Jessica was hired to be the director of a nonprofit afterschool program that serves students in kindergarten through 12th grade. However, when the board discovered that she is a lesbian, she was fired.
The program is housed in three Baptist churches and pastors argued that she would not be suitable for the job because members of those churches would not approve of her being the “face of the organization.” The threat of losing the church space, as well as financial contributions, hung like a sword over the program’s board. Testimony from clergy board members was tenuous as they tried to draw a distinction between the role that churches play in housing and supporting the activities, and the center’s separate nonprofit status.
West Virginia does not include sexual orientation as a protected class under its antidiscrimination laws, even though the City of Charleston does. Here is where Jessica’s lawyer played an unusual and fascinating card. He accused the board of discriminating against her because of her gender, a class protected by law in West Virginia. The idea behind this was simply that Jessica was unacceptable to the board because a woman is not supposed to have another woman as a partner. Jessica was not acting like a woman.

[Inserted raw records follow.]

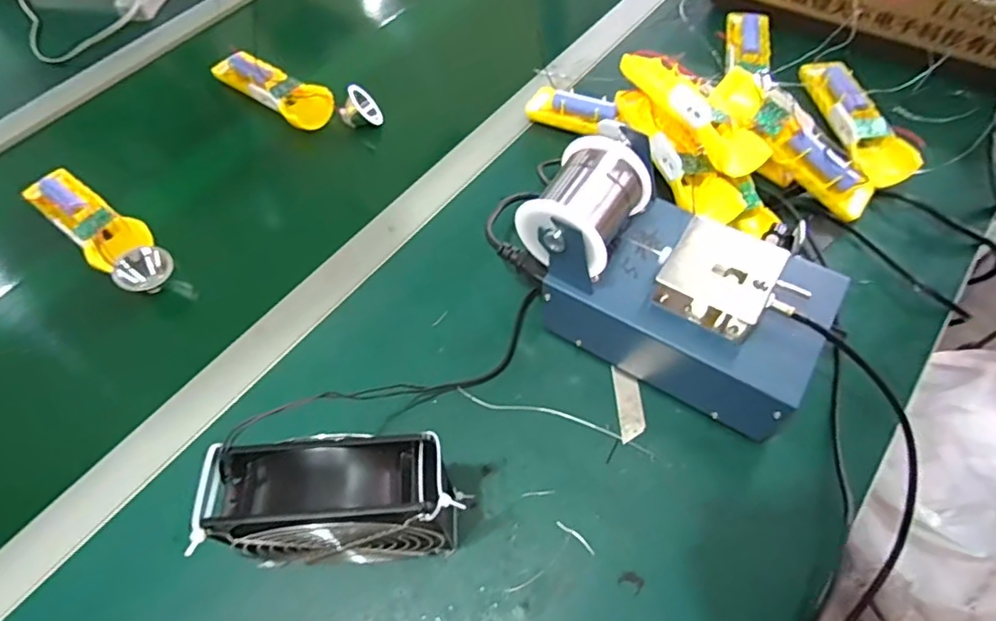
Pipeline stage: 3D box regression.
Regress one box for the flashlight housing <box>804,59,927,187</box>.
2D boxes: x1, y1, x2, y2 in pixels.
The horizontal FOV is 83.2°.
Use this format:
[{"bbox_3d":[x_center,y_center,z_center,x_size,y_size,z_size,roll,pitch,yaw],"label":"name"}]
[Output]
[{"bbox_3d":[0.347,-0.185,0.542,0.049,0.033,0.169,-4,60,1],"label":"flashlight housing"}]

It is maddening to have to listen to the clergy say that homosexuality is a sin and, therefore, it is not acceptable for someone like Jessica to work with children. Sitting there, wrestling with my own hard feelings about these pastors, I catch a glimpse of what might be a better way to understand these men I so vehemently disagree with.
What comes to mind in this place and time in the courtroom, as I listen to these clergy, is the Lightman article, Our Place In The Universe. My recollection pertains to astronomer Garth Illingworth’s observation about the expanding nature of the cosmos.  “Simply put, the cosmos has gotten larger and larger. At each new level of distance and scale, we have had to contend with a different conception of the world we live in.” A different conception of the world we live in.
I think about that as these pastors spin out what I see as their flawed mythology about God and gays—old familiar lies they have attributed to God and based their lives on, even sworn to as truth under oath in a courtroom. I have the sense that they most likely have expanded their view over the years to address lies that society spread about black people. And now here they are being tested to rethink, in an expanded way, their view of gay people, and they are not up to it. A different concept of the world, in so far as sexual orientation is concerned, escapes them. The Spirit of God that offers an unfolding and ever-expanding truth seems incapable of renewing the rigid boundaries of their faith.
The jury returned a verdict that found all parties not guilty of gender discrimination, but did find three of the board members—two clergy and the president of the board—guilty of discrimination on the basis of sexual orientation.
During the trial, I thought of Hester Prynne from Nathaniel Hawthorne’s “The Scarlet Letter.” Hester is forced to carry on the breast of her gown “a rag of scarlet cloth” shaped in the letter “A.” It is the Puritan badge of shame for being an adulterous woman.
It is quite clear to me that these Christians, unable to recognize one’s sexual orientation as a gift from God and not a curse, have failed in their attempt to give Jessica a scarlet “L” to wear as a sign of what they label as sin—being a lesbian who loves another woman. Ironically, she will claim the “L,” not on their terms, not as a sign of sin, but as a God-given justification of the woman she was created to be in this mysterious universe. She is a lesbian and the “L” carries with it the added definition of liberation—freedom from old religious lies.